----- DATASET RECORDS -----

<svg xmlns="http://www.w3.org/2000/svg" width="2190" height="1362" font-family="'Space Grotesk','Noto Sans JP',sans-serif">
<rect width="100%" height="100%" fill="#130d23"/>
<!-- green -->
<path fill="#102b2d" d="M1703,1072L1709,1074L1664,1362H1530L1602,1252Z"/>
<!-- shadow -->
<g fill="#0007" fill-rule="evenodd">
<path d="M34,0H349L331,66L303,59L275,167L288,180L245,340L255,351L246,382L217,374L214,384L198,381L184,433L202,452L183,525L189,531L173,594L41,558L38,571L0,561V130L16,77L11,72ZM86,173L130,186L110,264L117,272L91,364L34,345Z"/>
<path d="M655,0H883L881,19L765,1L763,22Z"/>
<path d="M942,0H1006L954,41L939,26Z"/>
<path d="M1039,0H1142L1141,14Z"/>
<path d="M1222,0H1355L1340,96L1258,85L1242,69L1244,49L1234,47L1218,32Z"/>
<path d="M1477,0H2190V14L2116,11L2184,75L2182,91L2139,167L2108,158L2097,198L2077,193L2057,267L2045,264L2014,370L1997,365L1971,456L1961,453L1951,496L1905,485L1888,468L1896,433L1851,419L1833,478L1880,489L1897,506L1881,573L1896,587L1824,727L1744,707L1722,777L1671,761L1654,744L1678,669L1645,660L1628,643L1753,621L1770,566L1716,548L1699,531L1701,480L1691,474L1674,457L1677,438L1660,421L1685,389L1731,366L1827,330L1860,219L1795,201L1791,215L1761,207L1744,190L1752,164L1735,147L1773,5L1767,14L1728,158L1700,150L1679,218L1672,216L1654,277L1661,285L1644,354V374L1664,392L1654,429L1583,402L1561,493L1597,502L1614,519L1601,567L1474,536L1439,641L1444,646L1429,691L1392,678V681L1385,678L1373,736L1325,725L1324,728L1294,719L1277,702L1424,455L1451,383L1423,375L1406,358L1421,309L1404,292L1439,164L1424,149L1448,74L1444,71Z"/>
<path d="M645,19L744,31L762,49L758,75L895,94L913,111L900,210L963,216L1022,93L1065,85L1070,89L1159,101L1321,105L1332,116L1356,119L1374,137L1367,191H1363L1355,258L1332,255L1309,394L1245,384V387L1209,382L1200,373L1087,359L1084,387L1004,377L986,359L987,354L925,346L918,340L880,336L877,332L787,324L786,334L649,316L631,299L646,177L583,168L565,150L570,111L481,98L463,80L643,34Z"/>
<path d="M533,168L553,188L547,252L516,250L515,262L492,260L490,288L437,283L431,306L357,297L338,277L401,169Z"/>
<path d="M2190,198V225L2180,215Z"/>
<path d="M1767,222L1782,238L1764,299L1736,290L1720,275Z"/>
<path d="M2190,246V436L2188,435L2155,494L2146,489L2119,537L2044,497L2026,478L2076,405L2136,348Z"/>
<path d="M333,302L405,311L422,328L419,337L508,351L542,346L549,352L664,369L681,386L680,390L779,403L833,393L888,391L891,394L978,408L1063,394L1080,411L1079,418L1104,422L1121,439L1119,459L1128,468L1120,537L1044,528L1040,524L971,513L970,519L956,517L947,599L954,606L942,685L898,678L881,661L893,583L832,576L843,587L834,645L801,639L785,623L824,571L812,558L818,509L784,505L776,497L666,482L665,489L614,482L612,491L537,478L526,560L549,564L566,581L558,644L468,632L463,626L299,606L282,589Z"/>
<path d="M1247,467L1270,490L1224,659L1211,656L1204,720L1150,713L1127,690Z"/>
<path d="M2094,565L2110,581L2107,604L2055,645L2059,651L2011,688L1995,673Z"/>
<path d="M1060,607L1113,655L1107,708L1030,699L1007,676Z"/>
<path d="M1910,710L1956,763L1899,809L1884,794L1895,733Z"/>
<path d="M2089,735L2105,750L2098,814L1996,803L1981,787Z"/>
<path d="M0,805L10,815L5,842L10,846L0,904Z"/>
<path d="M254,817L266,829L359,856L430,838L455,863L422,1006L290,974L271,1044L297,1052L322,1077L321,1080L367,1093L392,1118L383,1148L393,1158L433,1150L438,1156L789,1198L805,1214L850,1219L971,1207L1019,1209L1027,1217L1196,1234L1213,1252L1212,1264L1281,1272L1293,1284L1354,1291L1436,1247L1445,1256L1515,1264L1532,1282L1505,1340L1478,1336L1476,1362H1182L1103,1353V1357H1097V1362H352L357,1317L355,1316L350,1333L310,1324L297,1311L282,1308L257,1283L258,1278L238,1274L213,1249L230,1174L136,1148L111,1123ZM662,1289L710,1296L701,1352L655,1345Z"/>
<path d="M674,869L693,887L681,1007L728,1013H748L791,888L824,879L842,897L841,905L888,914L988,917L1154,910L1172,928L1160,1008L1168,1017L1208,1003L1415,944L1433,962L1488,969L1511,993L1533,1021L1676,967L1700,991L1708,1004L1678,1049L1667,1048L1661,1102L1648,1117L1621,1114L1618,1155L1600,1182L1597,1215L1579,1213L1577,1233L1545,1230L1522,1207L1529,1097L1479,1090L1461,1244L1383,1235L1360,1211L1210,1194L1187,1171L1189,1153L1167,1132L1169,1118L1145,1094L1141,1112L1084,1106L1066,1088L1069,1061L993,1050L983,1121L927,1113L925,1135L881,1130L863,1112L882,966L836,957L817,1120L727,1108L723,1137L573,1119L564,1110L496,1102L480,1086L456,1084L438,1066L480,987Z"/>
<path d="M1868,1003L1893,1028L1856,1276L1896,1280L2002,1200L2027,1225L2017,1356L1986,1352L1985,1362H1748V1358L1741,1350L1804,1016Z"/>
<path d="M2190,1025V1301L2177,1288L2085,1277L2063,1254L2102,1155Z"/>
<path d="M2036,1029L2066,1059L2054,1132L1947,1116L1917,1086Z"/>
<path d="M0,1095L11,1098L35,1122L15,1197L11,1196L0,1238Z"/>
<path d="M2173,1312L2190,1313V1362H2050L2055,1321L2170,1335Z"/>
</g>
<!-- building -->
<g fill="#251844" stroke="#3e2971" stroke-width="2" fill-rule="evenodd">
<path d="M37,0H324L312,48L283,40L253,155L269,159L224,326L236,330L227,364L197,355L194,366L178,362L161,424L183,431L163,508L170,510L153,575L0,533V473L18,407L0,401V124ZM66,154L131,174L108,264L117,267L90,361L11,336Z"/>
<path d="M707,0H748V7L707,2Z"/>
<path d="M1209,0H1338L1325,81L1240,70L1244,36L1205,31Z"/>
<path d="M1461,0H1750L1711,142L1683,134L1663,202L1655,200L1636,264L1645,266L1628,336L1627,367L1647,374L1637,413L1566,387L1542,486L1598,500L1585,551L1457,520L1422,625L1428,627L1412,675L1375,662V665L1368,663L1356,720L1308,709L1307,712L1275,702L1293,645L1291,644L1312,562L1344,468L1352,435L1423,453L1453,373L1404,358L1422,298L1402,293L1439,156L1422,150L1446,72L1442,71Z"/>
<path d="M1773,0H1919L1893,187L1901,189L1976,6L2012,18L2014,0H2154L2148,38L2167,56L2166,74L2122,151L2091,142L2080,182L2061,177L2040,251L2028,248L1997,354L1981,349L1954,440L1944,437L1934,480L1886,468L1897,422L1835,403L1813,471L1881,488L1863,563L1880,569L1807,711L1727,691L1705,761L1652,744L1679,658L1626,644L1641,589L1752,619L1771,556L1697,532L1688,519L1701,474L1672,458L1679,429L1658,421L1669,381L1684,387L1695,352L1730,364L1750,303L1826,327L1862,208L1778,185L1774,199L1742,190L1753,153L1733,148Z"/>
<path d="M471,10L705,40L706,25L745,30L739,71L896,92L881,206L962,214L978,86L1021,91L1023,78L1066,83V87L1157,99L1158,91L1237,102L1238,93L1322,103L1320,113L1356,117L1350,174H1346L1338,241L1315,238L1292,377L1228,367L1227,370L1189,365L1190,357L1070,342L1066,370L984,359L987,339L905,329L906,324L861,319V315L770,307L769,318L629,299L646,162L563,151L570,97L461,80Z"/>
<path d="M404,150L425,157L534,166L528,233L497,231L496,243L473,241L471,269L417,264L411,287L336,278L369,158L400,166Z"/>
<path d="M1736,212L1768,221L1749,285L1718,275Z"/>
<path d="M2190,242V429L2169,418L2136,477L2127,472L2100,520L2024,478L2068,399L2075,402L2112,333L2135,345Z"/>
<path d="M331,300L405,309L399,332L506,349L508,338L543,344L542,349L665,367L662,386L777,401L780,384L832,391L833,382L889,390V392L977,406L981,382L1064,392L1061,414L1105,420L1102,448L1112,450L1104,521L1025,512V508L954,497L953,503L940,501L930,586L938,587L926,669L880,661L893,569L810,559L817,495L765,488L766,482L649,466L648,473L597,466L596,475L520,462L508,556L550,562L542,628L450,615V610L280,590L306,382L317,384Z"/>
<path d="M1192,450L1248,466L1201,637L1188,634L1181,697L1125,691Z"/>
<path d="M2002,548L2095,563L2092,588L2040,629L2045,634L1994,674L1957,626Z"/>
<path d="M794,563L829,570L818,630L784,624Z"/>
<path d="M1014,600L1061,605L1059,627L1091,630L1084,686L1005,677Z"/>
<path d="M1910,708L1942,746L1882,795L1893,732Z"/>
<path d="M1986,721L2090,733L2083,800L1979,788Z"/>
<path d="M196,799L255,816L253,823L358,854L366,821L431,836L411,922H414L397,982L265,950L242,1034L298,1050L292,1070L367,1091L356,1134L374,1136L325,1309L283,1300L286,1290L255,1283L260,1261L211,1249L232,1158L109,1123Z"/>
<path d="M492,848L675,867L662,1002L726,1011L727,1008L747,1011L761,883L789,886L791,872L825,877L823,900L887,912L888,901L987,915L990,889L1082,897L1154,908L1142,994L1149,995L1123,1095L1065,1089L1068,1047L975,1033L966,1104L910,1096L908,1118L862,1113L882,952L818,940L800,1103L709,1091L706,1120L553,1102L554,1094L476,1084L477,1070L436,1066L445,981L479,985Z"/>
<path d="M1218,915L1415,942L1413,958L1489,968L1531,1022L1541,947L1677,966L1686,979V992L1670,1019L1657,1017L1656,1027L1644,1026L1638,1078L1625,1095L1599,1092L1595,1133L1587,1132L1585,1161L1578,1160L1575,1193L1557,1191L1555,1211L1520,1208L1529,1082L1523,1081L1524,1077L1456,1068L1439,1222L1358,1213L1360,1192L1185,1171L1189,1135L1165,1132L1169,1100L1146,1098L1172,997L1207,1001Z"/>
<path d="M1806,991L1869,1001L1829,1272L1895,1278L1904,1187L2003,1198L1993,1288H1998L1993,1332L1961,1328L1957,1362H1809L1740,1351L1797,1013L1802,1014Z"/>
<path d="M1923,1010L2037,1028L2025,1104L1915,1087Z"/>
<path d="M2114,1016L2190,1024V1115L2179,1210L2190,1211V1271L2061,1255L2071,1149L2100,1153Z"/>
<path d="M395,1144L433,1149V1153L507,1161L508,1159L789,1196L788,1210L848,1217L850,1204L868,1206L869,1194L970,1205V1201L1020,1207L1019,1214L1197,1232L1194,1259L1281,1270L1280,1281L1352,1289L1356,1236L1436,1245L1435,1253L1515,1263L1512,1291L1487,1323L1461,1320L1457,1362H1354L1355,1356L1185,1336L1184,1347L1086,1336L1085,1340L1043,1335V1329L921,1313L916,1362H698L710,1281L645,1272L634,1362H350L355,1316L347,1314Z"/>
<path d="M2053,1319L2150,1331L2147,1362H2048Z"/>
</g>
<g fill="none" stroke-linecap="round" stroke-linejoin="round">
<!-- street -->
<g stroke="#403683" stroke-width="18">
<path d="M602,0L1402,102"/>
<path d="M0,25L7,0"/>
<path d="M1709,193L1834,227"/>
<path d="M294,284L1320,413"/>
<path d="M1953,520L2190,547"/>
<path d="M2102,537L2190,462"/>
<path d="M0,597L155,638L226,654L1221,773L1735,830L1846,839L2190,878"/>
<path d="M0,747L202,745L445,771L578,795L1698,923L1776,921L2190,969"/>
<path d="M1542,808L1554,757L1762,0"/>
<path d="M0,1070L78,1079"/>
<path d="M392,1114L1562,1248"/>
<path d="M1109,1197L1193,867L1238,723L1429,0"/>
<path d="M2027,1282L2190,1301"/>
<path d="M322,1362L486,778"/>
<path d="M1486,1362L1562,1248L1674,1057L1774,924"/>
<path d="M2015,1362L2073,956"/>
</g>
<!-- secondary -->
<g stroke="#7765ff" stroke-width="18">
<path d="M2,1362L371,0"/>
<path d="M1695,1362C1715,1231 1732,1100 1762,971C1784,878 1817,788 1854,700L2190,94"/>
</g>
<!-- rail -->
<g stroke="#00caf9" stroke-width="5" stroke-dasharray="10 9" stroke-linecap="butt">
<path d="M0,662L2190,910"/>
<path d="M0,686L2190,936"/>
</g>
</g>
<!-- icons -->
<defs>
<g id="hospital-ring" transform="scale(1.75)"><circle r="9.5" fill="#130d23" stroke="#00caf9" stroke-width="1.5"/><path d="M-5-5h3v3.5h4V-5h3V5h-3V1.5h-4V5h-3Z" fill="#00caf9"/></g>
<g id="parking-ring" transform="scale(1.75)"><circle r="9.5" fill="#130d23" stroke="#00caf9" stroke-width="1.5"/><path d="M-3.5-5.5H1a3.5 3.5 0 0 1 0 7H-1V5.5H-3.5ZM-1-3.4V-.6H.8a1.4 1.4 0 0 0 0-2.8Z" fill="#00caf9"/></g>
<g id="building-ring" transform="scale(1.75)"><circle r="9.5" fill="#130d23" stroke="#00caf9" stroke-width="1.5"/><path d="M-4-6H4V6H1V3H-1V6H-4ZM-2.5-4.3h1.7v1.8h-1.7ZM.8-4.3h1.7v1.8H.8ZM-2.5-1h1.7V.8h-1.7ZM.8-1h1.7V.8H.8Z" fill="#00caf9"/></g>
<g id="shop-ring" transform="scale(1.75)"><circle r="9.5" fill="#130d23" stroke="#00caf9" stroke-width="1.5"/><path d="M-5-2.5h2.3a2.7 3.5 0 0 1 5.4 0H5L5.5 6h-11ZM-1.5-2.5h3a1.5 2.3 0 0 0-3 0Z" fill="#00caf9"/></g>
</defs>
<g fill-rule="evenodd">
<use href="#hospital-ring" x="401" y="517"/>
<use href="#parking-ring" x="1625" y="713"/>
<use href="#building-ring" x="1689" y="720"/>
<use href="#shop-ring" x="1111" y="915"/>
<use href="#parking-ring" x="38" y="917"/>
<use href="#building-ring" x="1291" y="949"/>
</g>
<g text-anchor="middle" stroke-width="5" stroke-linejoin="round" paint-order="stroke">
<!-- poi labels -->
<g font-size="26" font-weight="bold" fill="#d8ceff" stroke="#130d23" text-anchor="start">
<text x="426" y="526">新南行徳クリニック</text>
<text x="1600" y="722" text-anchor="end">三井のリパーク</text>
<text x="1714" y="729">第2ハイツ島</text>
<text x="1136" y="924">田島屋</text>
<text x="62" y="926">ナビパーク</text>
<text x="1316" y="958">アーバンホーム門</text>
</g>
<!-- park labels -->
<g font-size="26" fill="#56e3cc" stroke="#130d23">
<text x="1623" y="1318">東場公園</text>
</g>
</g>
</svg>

-----

INSTRUCTIONS TO FOLLOW
Considering only the data above, return the lines in which "linejoin" occurs.

REPLY
<g fill="none" stroke-linecap="round" stroke-linejoin="round">
<g text-anchor="middle" stroke-width="5" stroke-linejoin="round" paint-order="stroke">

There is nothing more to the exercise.